● **WORK TASK**:
Every record is to be printed exactly as written; pictures are to be omitted.

Start of MATERIAL TO PROCESS

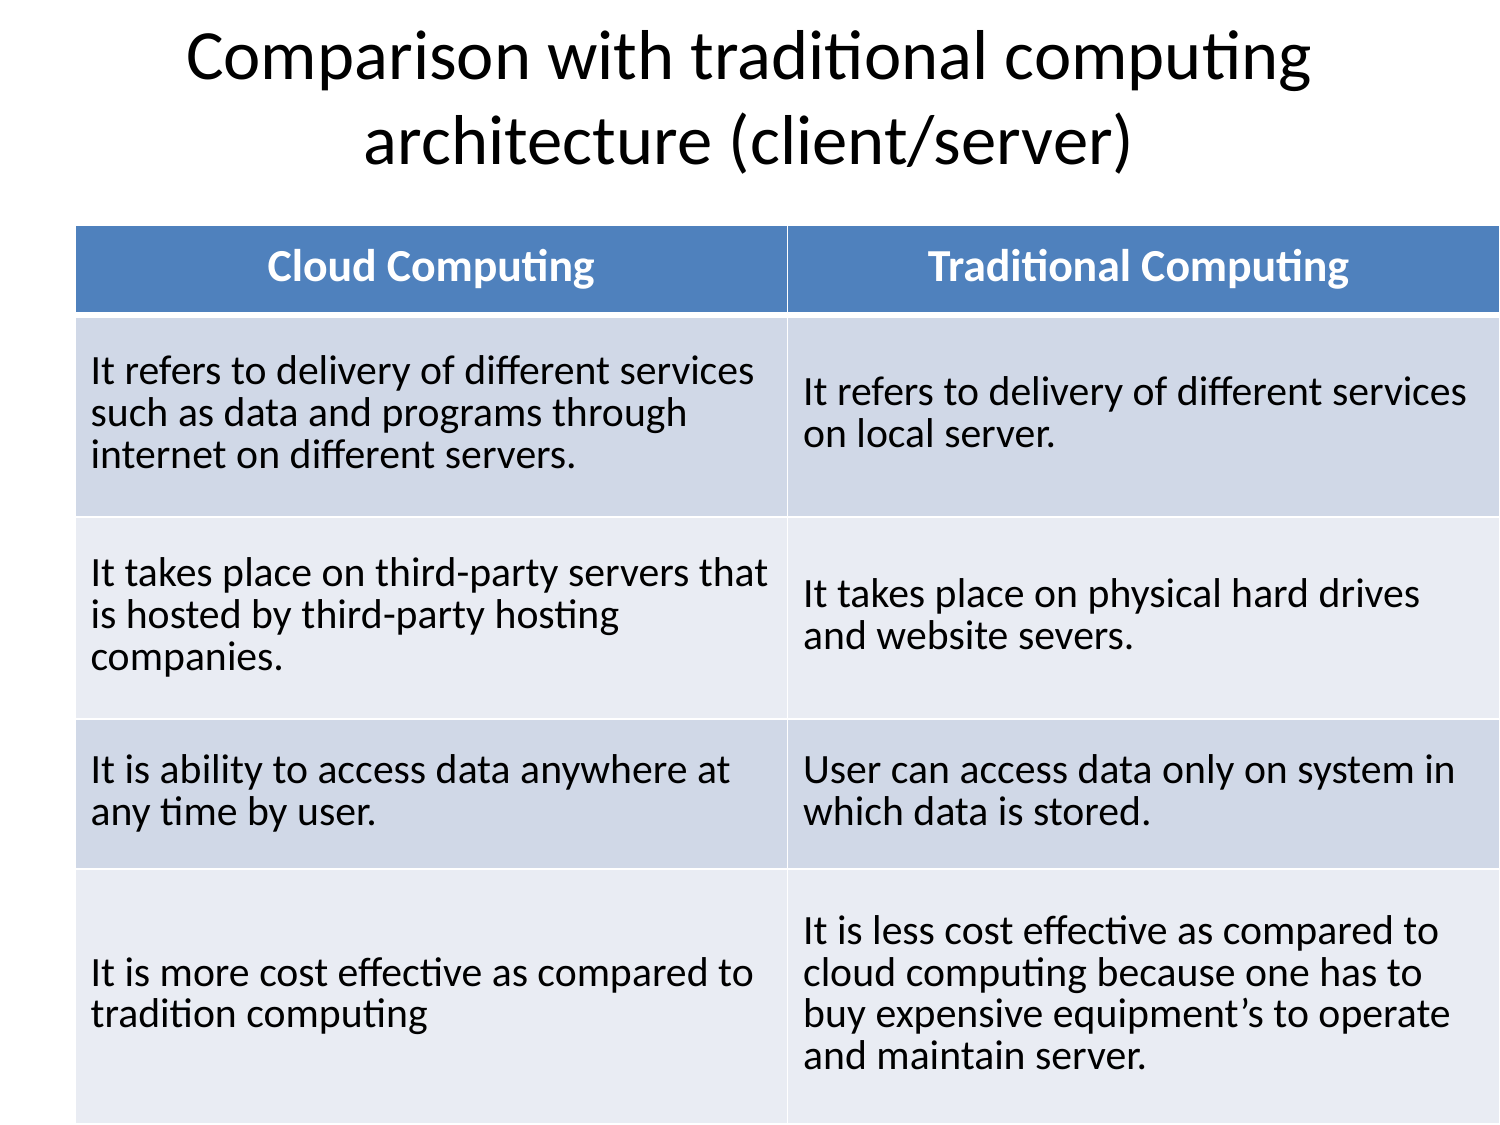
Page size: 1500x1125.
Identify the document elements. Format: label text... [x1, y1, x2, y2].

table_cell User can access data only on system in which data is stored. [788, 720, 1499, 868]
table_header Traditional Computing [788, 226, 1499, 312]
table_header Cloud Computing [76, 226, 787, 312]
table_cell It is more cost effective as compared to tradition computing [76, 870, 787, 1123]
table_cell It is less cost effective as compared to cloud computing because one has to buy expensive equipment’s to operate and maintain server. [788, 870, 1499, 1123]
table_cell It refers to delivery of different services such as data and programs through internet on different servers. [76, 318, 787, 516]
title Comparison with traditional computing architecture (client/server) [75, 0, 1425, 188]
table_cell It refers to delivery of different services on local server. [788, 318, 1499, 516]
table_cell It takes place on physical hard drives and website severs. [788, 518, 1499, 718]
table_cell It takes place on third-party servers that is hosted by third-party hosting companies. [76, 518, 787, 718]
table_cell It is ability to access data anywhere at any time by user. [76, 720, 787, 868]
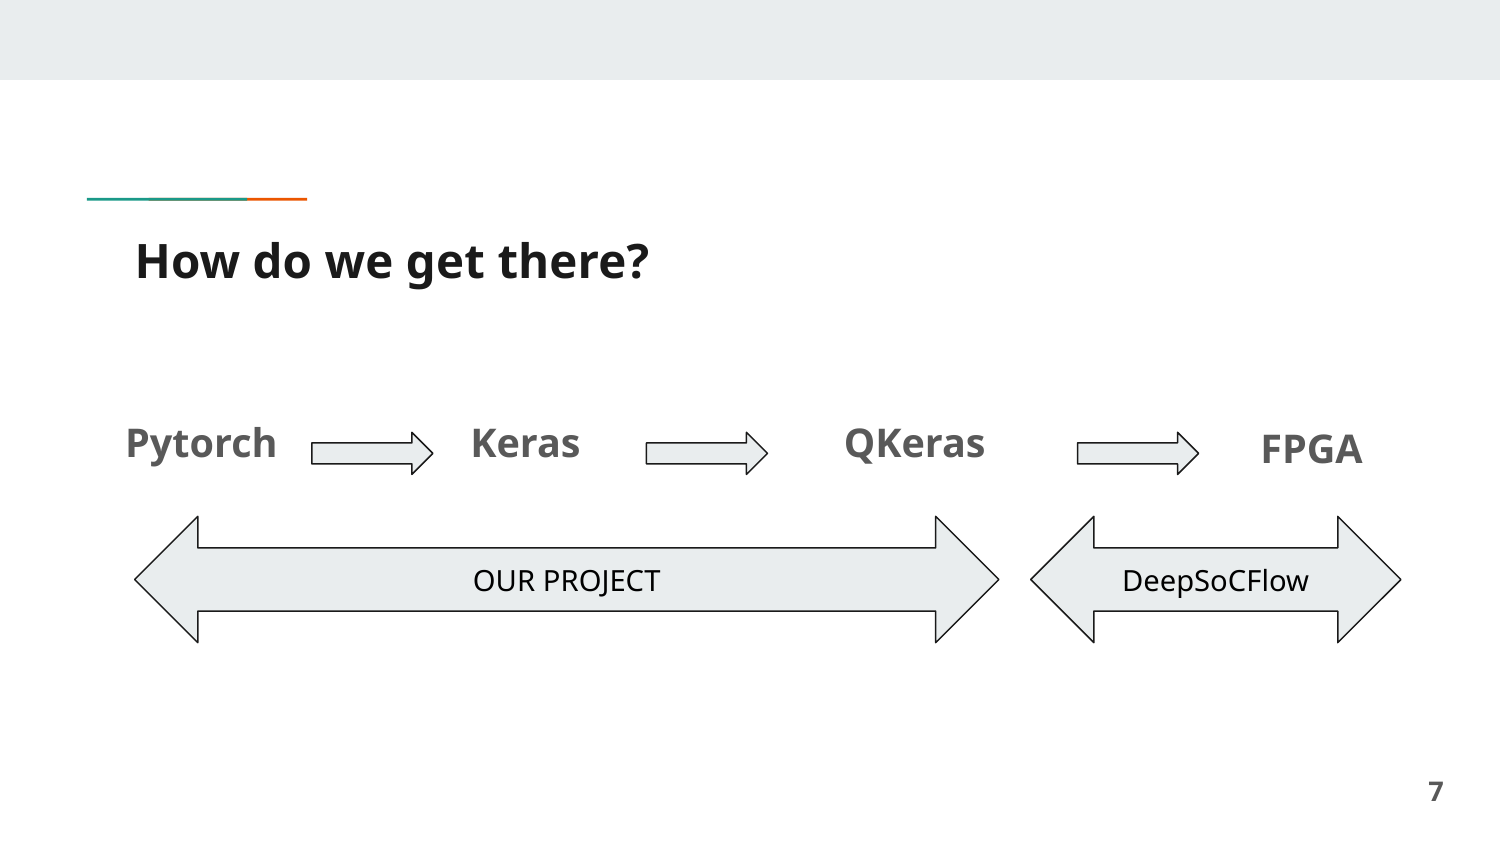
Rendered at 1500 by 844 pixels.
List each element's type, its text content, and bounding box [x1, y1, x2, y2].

End of MATERIAL TO PROCESS

● **YOUR RESPONSE**:
Page size: 1500x1125.
Identify the document elements. Format: label text... [x1, y1, x2, y2].

table_cell User can access data only on system in which data is stored. [788, 720, 1499, 868]
table_header Traditional Computing [788, 226, 1499, 312]
table_header Cloud Computing [76, 226, 787, 312]
table_cell It is more cost effective as compared to tradition computing [76, 870, 787, 1123]
table_cell It is less cost effective as compared to cloud computing because one has to buy expensive equipment’s to operate and maintain server. [788, 870, 1499, 1123]
table_cell It refers to delivery of different services such as data and programs through internet on different servers. [76, 318, 787, 516]
title Comparison with traditional computing architecture (client/server) [75, 0, 1425, 188]
table_cell It refers to delivery of different services on local server. [788, 318, 1499, 516]
table_cell It takes place on physical hard drives and website severs. [788, 518, 1499, 718]
table_cell It takes place on third-party servers that is hosted by third-party hosting companies. [76, 518, 787, 718]
table_cell It is ability to access data anywhere at any time by user. [76, 720, 787, 868]
Rendered at 1500 by 844 pixels.
List each element's type, its text content, and bounding box [x1, y1, x2, y2].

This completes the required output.